= Beginning of Section =
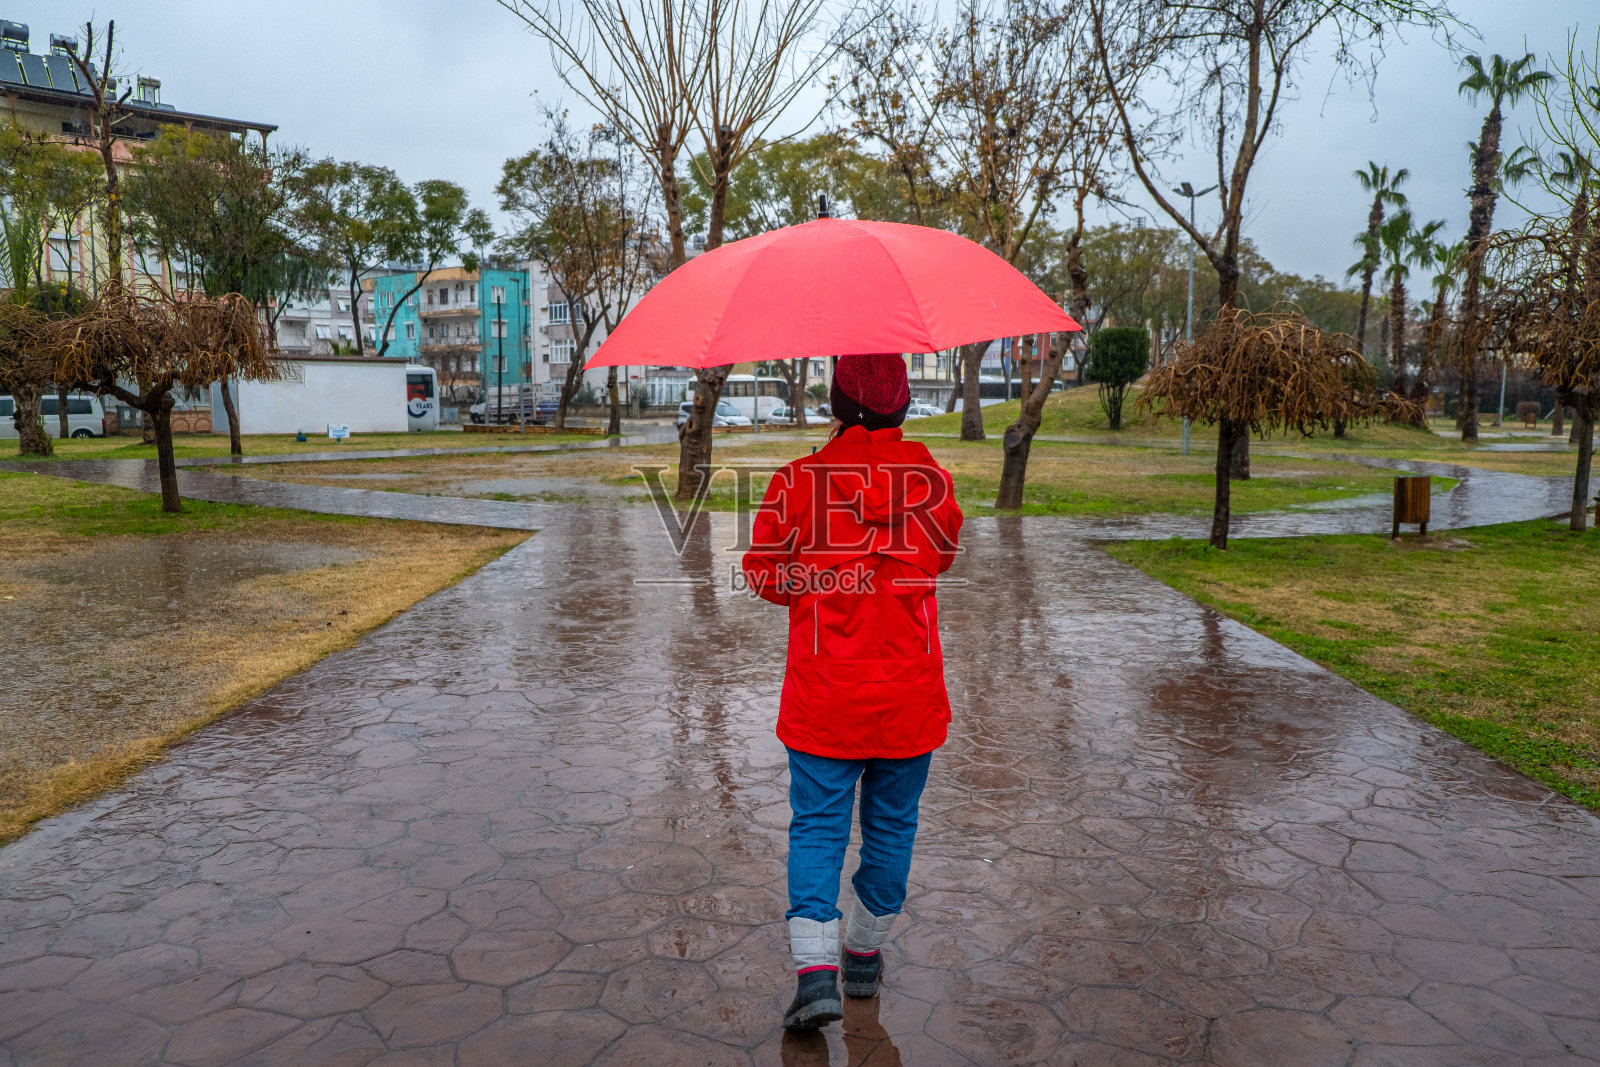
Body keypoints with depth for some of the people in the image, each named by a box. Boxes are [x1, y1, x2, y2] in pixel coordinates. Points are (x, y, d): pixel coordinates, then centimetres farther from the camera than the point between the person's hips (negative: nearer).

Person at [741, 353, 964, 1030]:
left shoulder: (798, 482, -10)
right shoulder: (933, 481, -4)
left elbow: (765, 574, -2)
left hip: (823, 698, -2)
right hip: (910, 695, 2)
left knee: (817, 826, 8)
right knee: (891, 824, 16)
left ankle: (816, 971, -2)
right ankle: (866, 955, 30)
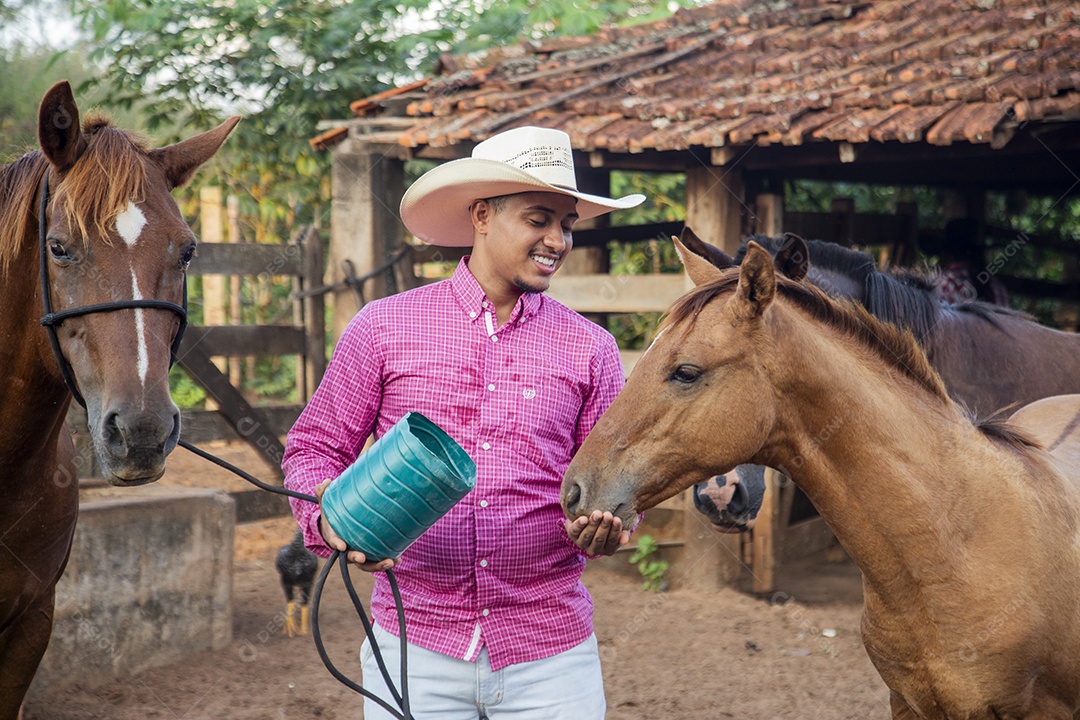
= End of Section =
(Problem to work on)
Rewrite every line of the listing above as a numbered list, skipping blank lines and leaving the pictures out.

(Exercise result)
1. Body keypoints with depth for some of the people in the image, each named by a box. Boxes are [x1, y1, x2, y2] in pixel coordinates. Points are (x, y, d): pixel coordinates, then centimetres farther from the camera than the point between the person's hips (negative: nearer).
2. Person at [741, 353, 964, 1030]:
3. left shoulder: (798, 482, -10)
4. right shoulder: (933, 481, -4)
5. left elbow: (765, 574, -2)
6. left hip: (823, 698, -2)
7. right hip: (910, 695, 2)
8. left knee: (817, 826, 8)
9. right knee: (891, 824, 16)
10. left ankle: (816, 971, -2)
11. right ankle: (866, 955, 30)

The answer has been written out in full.